В материалах следственного дела (Гехт был арестован в мае 1944 года) он объясняет существование двух имен: «По старой еврейской традиции, если кто-либо из детей заболеет, ему дополнительно давалось новое имя. Таким образом, у меня с детства — два имени: Авраам и Семен <…> литературные произведения подписывал — Семен Гехт. Но в паспорте и по военному билету — Авраам».
В Одессе в 1920-х Гехта называли Соломоном. Как ни странно, указанная Гехтом дата рождения 14(27) марта 1903 года не подтверждается документально — в этот день в книге родившихся одесского раввината не записан ни один младенец по фамилии Гехт. Еще одна легенда: родители были убиты во время погрома, а его выбросили из окна. Но и она не подтверждается — в списке убитых, занимающем 23 листа книги одесского раввината, нет погибших по фамилии Гехт. Зато в книге родившихся есть запись о рождении сына Шулима у гайсинского мещанина Герша Гехта и его жены Леи 6 августа 1900 года.
Из протоколов допросов Гехта НКВД в 1944 году известно, что в семье было два старших брата, эмигрировавших в Канаду в 1905 году. О матери, рано умершей, Гехт не упоминает.
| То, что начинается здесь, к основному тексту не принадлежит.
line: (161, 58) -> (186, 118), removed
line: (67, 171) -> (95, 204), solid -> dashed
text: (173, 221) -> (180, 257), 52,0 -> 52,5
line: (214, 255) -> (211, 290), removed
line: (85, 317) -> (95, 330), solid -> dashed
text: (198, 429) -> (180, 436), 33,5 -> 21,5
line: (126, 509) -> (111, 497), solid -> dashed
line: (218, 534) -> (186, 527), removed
В 1922 году он публикует свои стихи на страницах газеты «Известия Одесского губкома», знакомится с Эдуардом Багрицким, Исааком Бабелем и начинает новую жизнь — поэта, журналиста и писателя. Становление его произошло под сильным влиянием Бабеля и Багрицкого, Гехт был членом литературного одесского кружка «Потоки Октября», душой которого был Багрицкий.
В 1923-м Семен Гехт и Сергей Бондарин отправляются завоевывать Москву. У друзей рекомендательные записки от Бабеля к Владимиру Нарбуту: «Вот два бесшабашных парня. Я их люблю, поэтому и пишу им рекомендацию. Они нищи до крайности. Думаю, что могут сгодиться на что-нибудь» и Михаилу Кольцову: «Их актив: юношеская продерзость и талант, который некоторыми оспаривается. В пассиве у них то же, что в активе. Им, как и пролетариату, нечего терять. Завоевать же они хотят прожиточный минимум».
Гехт активно включается в московскую журналистскую жизнь: «Я успел уже поругаться с двумя редакциями, теперь я имею дело с другими тремя редакциями — Москва — провинция большая и жить в ней весьма забавно», — из письма 1923 года. Он активно печатался в журналах «Огонек», «Тридцать дней», «Красная новь», в газетах.
Одна из ведущих тем его очерков, книг и повестей — жизнь еврейского местечка во время революции. Гехта называли учеником и последователем Бабеля, но он следовал не многоцветью «Одесских рассказов», а трагедии «Конармии».